5 Things I Learned About
Holding A Predominantly White
And Cisgender Feminist Space

Alright y’all, lemme cut straight to the point.
If your feminist — or really any justice-oriented — space is predominantly white and cisgender (cis), chances are that it’s got a lot of messy unchecked dynamics at play.
I’ll tell you my story of how I came to realize this seemingly obvious truth and what I’ve learned from it.
My freshman year of college, I founded a feminist organization with two cis women. One of these women was white and American and other who was Brown and Indian. I’m South Asian and trans, but at the time I hung out with mostly white people and identified as cis — or, at least, not trans.
So, needless to say, I was messy myself.
The feminist organization turned into a space where we, the three leaders, would host discussions to delve into what we decided were compelling feminist topics. With all of us having the same majority white and cis friends, our attendance reflected that demographic—and so did the people who applied to be on the club’s board.
I’m a senior now and after having done a lot of self-growth, I’ve understood what troubled me so much about the club as the years went on. Obviously, one reason was that it was majority white and cis and it wasn’t what I needed to come into my own identity.
But another was that I was really confused about why other people of color (POC) and trans people weren’t showing up like I was. . . .

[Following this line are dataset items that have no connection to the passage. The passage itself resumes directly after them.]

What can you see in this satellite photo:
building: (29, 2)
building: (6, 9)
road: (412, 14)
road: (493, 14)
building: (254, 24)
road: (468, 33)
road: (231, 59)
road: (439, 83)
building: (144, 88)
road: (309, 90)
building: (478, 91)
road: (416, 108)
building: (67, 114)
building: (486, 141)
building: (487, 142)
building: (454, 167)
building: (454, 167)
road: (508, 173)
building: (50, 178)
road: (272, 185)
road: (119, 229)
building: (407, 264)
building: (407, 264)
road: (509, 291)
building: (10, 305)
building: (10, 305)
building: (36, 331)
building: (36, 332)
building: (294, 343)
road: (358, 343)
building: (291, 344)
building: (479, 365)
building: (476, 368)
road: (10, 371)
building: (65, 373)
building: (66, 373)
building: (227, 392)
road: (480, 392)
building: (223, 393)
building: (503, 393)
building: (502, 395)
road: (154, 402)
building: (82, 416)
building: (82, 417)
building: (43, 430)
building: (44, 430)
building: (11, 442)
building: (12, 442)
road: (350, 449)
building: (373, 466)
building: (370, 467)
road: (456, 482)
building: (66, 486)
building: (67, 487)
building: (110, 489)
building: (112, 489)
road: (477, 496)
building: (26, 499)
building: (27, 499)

You can read the rest of that, if you’re a connoisseur of insane gibberish, but among the things Ayesha is “really confused about,” maybe the shortage of “people of color” attending her feminist collective isn’t at the top of the list. My hunch is that most of the “POC” paying $66,720 a year to attend Bates College probably have better things to do with their spare time than hang out for discussions of “compelling feminist topics.”

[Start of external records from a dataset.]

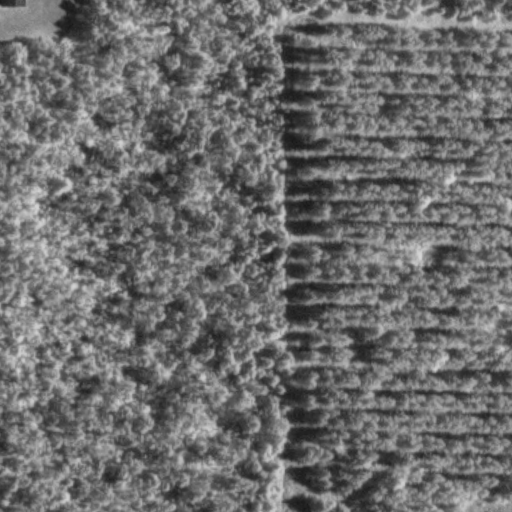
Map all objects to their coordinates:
building: (8, 3)
building: (8, 4)
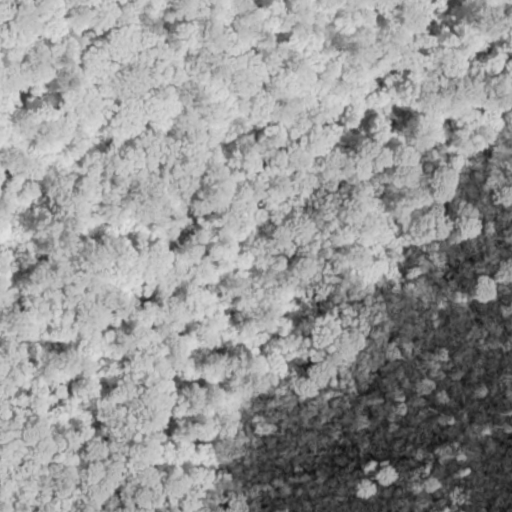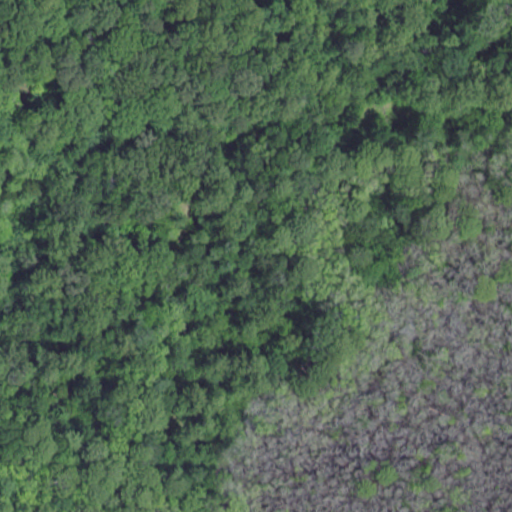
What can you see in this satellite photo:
park: (256, 256)
park: (256, 256)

By the way, what’s up with Ayesha Sharma and “y’all“? As a native Southerner, can I object to her cultural appropriation of my dialect? Bates College is in Maine, and was founded by abolitionists, so where does a senior at Bates get the idea she can use “y’all”? But there’s no point complaining, especially when this Third Wave craziness — which we may call “Toxic Intersectionality Syndrome” — is helping to drive every sane person in America out of the Democrat Party.

 

Oh, yes! If you vote Republican, it’s because your “whiteness” is “toxic,” according to Everyday Feminism, and they want to teach you how to eradicate the “deeply normalized white supremacy” of American society, which “is built on a foundation of systemic oppression.”

You can buy a lot of “systemic oppression” for $66,720 a year, honey.